* [DIRECTIVE]: Only one stretch of the data should be retyped: the lines from the line containing "votre situation (coupure" through the line containing "radgarage LEXINGTON". Keep pictures out of it.
Segment Start: EXERCISE MATERIALS
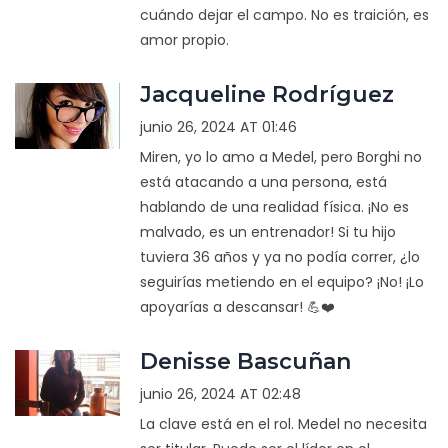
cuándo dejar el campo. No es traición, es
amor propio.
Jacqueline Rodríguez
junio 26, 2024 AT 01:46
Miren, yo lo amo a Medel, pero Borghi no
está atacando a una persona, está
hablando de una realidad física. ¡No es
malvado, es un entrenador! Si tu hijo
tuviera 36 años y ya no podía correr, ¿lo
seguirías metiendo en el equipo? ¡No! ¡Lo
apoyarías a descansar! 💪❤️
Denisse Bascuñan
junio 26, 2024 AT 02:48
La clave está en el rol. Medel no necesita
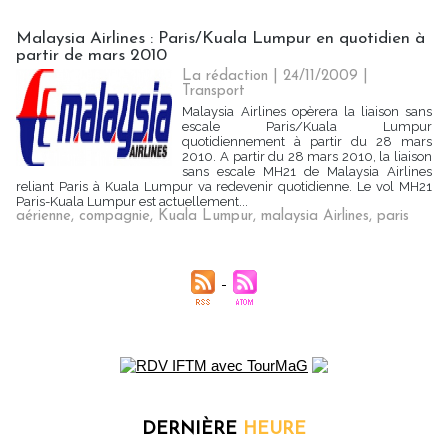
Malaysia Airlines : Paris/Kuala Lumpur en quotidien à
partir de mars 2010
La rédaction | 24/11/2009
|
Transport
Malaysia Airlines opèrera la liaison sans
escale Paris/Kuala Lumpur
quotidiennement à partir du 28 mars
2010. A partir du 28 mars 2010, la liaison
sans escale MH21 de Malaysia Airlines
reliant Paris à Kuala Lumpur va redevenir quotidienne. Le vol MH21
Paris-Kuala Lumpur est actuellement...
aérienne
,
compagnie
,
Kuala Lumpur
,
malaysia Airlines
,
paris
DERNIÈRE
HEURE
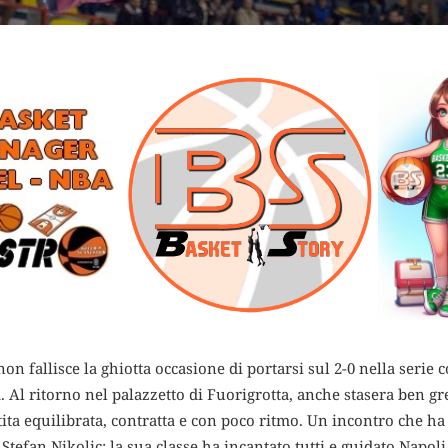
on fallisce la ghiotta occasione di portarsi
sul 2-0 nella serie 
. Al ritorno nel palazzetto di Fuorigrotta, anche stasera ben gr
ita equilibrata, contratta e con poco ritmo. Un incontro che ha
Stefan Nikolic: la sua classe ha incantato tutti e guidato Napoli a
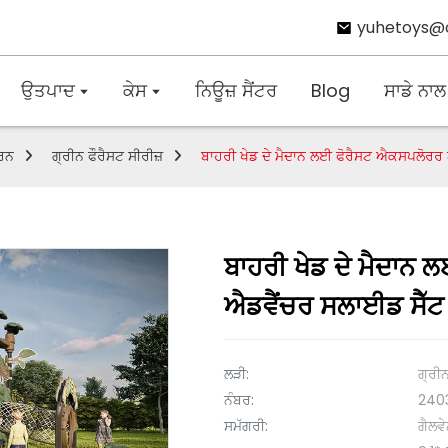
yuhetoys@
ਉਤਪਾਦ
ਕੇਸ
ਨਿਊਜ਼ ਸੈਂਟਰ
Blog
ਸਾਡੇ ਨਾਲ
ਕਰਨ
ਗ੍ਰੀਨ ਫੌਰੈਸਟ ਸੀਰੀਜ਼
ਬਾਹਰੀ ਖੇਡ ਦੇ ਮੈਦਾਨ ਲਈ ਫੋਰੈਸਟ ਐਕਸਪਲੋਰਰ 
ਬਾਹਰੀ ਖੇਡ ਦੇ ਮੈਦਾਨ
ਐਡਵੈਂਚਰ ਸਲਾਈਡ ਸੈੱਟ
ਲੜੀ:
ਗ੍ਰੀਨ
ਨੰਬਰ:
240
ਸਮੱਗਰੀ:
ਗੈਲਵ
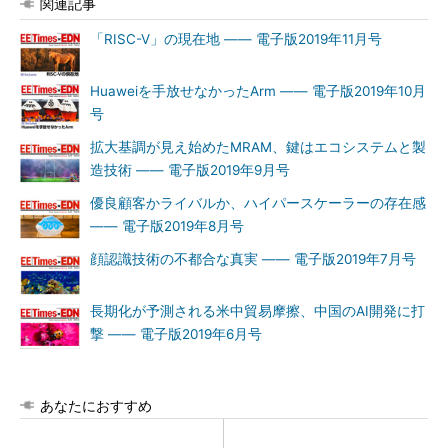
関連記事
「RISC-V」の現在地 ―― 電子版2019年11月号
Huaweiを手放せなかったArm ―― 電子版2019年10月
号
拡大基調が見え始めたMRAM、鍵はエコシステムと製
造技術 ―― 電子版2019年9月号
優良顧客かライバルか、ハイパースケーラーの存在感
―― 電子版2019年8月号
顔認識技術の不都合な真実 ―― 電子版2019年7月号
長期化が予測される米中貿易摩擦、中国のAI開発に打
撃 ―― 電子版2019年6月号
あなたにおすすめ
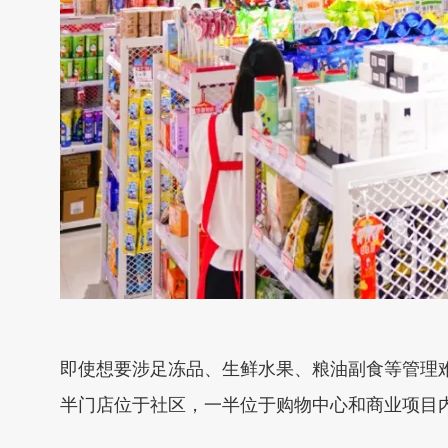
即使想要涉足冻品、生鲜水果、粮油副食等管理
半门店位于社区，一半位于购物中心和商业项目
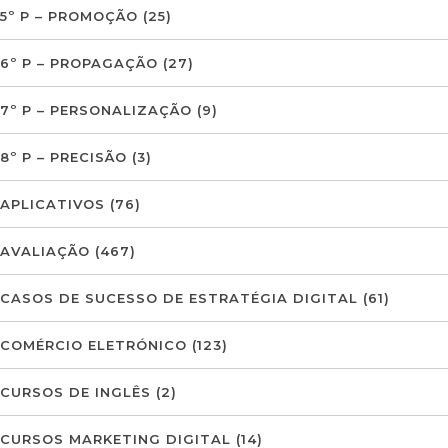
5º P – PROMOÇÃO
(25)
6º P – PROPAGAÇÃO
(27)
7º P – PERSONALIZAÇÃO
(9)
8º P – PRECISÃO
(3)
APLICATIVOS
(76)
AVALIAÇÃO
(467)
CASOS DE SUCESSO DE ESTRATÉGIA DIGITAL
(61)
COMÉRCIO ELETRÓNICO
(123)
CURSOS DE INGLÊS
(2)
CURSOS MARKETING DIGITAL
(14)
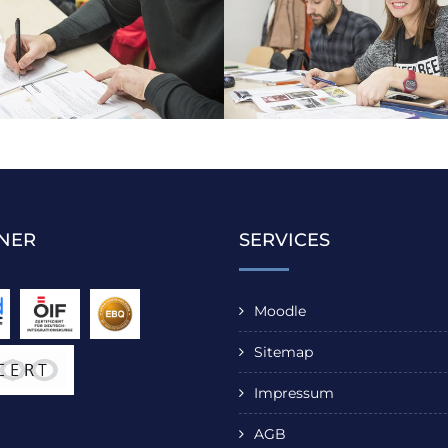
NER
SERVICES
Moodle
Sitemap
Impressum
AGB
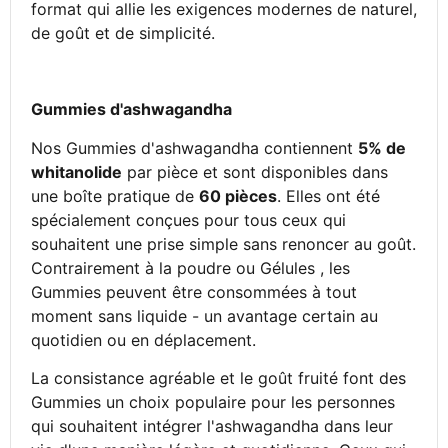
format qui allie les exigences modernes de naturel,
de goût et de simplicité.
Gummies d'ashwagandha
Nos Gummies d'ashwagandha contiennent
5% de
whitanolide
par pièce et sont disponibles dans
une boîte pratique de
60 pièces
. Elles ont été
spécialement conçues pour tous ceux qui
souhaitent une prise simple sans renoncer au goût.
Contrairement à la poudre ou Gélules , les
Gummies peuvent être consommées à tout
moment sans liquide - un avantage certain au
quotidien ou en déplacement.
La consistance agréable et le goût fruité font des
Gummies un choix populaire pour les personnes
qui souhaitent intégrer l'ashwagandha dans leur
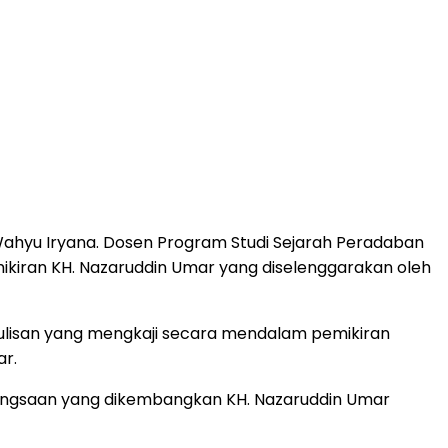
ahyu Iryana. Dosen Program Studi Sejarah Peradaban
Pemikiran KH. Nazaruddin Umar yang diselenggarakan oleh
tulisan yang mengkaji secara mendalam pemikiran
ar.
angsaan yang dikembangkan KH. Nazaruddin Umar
Segment End: EXERCISE MATERIALS
Segment Start: EXERCISE MATERIALS
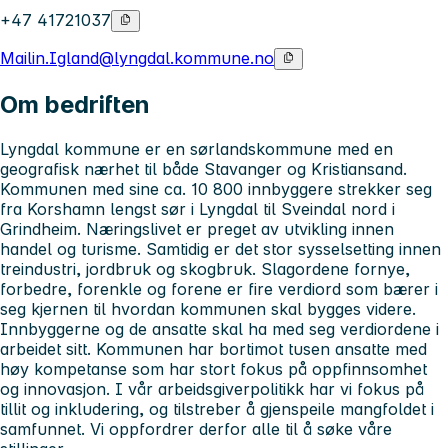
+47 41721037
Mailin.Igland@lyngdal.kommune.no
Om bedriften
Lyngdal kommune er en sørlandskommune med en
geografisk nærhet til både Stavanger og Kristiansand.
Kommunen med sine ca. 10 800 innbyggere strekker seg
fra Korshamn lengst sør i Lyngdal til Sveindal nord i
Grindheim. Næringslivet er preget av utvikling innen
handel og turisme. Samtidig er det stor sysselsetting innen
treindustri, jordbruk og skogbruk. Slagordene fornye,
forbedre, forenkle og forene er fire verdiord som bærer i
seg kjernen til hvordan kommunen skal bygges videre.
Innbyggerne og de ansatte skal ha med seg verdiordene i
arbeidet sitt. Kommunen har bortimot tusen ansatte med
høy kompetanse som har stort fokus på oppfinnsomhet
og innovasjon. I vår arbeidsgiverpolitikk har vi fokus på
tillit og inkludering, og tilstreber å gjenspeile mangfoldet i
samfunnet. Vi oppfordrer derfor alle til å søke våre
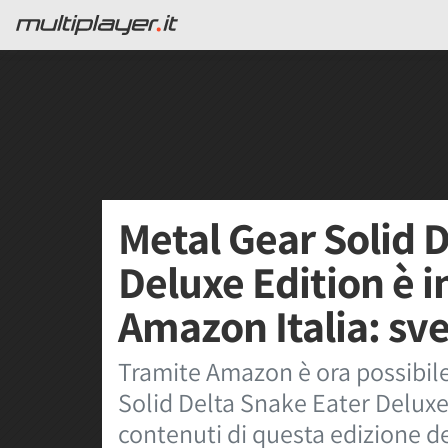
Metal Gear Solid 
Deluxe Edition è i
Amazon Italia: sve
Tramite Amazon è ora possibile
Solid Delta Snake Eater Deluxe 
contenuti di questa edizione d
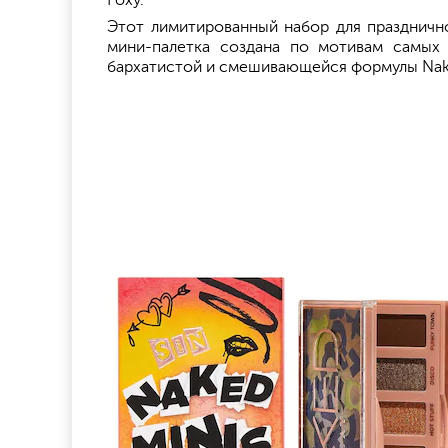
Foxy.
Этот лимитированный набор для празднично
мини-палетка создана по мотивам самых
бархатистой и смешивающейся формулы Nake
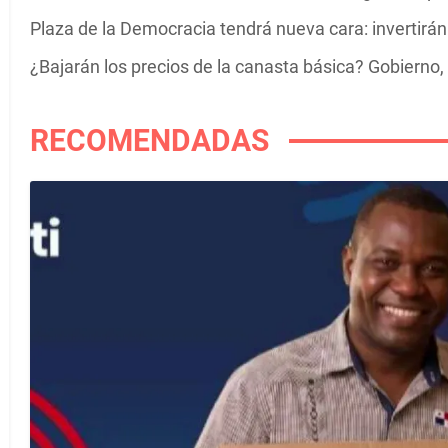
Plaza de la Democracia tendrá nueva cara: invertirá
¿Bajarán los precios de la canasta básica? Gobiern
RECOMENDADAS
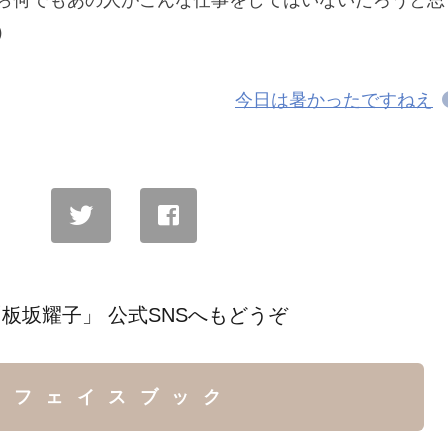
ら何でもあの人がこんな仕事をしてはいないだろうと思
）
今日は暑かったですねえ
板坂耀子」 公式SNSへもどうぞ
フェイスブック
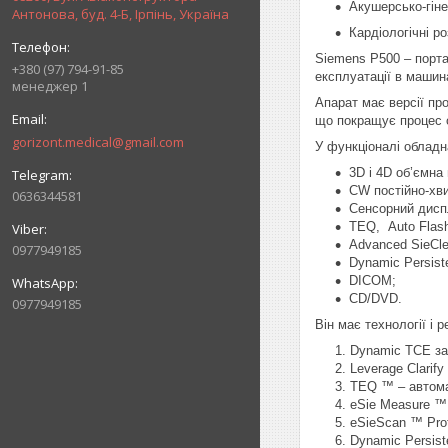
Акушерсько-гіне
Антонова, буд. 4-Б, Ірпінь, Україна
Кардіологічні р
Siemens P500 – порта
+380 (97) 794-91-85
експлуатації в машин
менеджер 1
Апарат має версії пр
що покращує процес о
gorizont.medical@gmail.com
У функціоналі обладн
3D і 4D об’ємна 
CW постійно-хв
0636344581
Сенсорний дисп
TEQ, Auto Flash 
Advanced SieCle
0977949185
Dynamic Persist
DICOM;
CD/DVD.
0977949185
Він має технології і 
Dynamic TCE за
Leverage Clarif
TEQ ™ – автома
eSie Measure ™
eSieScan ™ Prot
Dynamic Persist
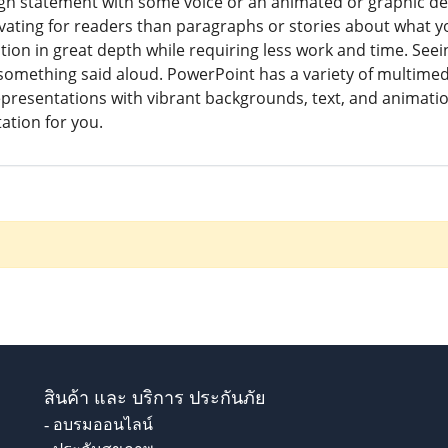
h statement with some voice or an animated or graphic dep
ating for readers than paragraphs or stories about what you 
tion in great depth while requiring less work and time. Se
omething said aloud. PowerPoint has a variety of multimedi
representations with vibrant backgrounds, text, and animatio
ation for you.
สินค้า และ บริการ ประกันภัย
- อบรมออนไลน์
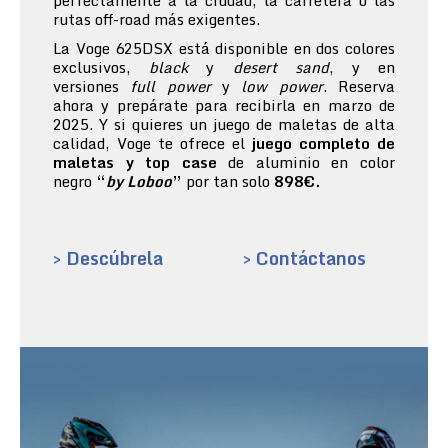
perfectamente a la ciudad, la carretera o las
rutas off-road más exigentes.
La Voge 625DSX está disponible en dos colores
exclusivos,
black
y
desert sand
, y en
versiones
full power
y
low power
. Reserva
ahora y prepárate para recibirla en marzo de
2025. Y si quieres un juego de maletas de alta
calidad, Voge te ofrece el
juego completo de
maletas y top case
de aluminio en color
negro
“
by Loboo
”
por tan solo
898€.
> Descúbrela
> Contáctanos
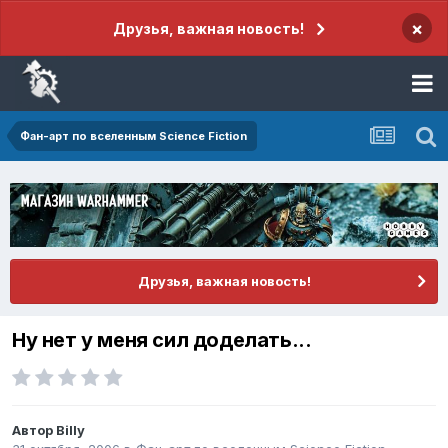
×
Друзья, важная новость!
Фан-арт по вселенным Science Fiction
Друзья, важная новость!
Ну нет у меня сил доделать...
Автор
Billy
Segment End: EXERCISE MATERIALS
Segment Start: EXERCISE MATERIALS
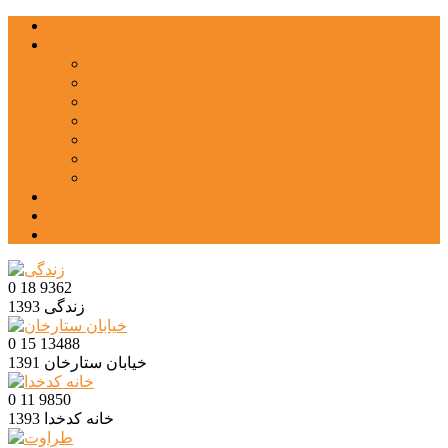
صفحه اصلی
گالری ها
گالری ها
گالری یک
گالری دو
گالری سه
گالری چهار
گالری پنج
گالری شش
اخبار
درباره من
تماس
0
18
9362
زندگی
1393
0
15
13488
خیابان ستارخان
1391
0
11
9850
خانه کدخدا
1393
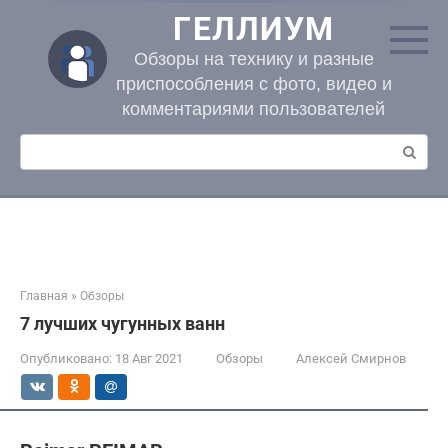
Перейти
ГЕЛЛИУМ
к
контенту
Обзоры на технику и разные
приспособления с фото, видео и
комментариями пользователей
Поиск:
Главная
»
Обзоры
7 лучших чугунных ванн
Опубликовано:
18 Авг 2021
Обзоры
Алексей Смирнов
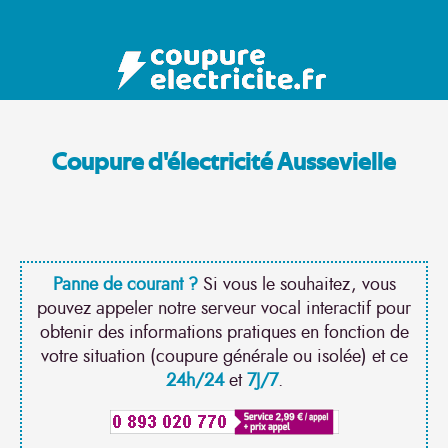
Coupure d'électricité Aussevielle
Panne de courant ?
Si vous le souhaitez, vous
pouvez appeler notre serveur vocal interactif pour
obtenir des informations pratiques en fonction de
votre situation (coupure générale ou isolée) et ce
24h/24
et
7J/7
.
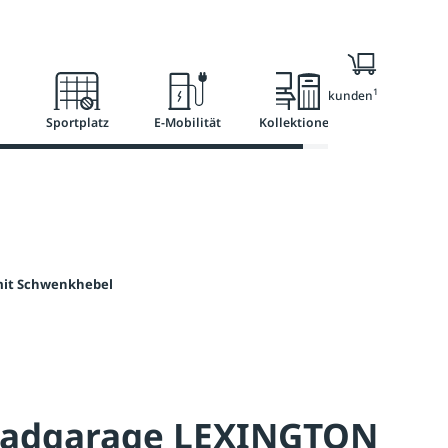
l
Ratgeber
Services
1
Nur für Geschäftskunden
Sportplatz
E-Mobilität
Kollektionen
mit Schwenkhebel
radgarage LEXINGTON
Segment End: EXERCISE MATERIALS
* [RESPONSE TO THE EXERCISE]:
votre situation (coupure générale ou isolée) et ce
24h/24
et
7J/7
.
l
Ratgeber
Services
1
Nur für Geschäftskunden
Sportplatz
E-Mobilität
Kollektionen
mit Schwenkhebel
radgarage LEXINGTON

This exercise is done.